**** DATA FOR ANALYSIS ****

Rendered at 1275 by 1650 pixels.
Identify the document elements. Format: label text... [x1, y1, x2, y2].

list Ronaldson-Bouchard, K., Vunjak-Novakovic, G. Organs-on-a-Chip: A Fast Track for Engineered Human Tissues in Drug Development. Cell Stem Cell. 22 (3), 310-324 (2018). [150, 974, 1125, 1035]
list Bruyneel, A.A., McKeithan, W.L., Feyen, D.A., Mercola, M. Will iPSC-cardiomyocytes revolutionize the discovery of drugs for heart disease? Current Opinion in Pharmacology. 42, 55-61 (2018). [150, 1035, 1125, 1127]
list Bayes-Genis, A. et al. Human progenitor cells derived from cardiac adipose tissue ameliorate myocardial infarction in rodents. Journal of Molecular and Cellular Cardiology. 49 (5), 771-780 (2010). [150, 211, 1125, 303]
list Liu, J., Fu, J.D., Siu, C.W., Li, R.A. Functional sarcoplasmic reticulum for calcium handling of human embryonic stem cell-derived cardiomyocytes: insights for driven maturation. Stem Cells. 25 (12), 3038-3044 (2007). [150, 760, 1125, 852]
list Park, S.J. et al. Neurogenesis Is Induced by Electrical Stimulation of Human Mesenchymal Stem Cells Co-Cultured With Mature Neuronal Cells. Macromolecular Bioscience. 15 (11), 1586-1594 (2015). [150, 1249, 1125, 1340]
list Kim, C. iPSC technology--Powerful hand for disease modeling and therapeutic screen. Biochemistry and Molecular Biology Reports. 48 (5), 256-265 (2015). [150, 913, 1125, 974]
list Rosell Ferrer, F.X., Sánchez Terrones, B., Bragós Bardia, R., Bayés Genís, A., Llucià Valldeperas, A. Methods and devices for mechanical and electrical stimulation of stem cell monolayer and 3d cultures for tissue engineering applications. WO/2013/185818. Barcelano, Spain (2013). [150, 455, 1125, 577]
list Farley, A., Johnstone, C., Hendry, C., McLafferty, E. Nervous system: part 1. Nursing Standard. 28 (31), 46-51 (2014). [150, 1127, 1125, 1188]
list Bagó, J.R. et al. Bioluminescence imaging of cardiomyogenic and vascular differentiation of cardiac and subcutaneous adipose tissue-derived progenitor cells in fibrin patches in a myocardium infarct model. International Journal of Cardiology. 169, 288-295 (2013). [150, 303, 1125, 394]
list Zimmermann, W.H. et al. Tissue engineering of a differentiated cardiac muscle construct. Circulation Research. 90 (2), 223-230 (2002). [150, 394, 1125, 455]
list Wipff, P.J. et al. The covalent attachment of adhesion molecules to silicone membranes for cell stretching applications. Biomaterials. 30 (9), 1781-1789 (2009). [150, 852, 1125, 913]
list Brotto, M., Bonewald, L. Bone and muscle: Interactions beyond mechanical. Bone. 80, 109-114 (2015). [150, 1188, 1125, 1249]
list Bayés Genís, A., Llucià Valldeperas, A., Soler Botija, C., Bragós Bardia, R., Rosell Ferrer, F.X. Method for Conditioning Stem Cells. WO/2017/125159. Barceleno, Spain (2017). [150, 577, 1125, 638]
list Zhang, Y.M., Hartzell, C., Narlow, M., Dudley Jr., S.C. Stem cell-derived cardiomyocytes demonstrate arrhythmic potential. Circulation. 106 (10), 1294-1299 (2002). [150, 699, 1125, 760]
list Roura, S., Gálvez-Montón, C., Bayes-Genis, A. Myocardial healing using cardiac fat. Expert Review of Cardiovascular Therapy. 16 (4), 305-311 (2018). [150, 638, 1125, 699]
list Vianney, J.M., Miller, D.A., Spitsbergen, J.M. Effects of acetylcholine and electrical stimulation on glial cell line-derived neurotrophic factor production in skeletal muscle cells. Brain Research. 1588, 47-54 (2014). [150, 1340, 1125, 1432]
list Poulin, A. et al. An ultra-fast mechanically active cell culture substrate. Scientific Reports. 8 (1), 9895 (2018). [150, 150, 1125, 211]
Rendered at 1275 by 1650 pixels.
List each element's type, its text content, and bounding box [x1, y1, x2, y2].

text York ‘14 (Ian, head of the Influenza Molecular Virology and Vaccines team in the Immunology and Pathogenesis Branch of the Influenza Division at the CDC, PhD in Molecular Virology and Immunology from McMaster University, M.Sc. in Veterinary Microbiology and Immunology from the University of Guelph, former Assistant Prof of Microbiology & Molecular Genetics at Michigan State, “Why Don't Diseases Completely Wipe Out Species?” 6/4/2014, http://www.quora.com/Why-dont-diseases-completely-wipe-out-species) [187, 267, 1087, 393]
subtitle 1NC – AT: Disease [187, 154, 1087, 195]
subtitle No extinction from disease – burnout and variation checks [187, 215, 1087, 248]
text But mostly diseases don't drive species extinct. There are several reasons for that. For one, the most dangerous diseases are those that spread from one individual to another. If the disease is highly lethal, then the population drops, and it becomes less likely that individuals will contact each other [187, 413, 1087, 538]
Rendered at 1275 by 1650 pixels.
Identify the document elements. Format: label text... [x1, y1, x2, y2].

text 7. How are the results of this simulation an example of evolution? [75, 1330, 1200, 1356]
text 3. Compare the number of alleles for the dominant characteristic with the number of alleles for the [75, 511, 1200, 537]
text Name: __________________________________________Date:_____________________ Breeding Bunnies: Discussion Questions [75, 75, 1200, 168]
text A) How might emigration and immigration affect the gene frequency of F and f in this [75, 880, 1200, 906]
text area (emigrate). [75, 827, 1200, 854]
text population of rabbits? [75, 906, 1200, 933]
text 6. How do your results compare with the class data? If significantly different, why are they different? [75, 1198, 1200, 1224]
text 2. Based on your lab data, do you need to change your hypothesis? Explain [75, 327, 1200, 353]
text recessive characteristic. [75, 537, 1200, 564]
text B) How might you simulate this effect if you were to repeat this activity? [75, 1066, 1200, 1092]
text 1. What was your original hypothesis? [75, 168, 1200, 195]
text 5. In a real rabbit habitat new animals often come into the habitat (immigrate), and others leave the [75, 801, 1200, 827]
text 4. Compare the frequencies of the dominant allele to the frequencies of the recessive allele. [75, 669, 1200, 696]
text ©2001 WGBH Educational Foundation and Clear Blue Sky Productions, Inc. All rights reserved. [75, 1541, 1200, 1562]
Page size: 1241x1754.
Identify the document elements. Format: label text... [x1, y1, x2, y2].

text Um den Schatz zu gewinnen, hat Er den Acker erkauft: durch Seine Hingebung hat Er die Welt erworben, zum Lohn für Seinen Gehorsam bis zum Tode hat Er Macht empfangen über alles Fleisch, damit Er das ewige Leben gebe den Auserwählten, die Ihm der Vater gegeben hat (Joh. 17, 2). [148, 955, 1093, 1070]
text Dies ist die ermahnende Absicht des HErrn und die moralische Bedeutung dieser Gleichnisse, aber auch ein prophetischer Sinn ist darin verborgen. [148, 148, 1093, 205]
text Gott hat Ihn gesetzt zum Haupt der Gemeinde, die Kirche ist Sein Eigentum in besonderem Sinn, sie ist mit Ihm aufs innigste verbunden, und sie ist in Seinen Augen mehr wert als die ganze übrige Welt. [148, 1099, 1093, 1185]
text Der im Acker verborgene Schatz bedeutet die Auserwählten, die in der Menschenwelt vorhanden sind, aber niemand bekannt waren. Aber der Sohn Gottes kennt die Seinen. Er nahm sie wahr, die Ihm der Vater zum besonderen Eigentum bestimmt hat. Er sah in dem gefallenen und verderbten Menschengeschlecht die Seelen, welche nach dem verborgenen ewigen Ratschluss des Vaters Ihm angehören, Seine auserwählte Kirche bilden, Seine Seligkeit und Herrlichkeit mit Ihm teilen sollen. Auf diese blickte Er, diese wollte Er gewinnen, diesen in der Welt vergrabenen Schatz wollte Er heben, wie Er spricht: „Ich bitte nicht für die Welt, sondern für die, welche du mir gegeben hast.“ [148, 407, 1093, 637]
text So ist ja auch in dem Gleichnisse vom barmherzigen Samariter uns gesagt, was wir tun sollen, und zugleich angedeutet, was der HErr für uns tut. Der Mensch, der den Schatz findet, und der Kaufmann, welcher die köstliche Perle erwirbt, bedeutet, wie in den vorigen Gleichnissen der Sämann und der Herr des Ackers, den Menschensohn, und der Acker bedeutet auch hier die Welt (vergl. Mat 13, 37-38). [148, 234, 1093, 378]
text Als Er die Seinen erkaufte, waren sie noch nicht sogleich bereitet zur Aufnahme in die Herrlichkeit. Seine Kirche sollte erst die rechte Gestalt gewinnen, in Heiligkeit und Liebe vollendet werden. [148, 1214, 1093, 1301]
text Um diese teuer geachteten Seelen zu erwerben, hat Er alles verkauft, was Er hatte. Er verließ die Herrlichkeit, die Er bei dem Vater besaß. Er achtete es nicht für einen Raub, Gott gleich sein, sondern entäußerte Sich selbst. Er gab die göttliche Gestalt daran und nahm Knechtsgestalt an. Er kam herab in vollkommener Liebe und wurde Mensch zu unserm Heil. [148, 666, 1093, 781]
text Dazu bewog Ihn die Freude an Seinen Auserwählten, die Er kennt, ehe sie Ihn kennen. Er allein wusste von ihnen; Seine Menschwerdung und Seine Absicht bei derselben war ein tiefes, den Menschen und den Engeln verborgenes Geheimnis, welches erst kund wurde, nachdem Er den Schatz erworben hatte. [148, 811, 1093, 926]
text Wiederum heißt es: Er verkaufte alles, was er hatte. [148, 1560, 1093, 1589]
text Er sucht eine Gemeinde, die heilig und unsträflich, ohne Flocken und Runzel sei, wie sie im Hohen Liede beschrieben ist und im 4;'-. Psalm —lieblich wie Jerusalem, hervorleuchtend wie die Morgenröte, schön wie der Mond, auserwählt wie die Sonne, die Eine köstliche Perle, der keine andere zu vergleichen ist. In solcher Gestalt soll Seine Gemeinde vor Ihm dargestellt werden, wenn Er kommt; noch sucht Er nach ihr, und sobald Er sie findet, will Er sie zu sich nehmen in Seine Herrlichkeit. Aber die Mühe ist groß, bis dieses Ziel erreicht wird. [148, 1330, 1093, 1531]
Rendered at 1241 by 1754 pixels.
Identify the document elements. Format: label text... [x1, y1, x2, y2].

****

WHAT YOU SHOULD DO:
Reply with the number of lines in the data that include the string "waren" and nothing else.

RESULT OF THE TASK:
2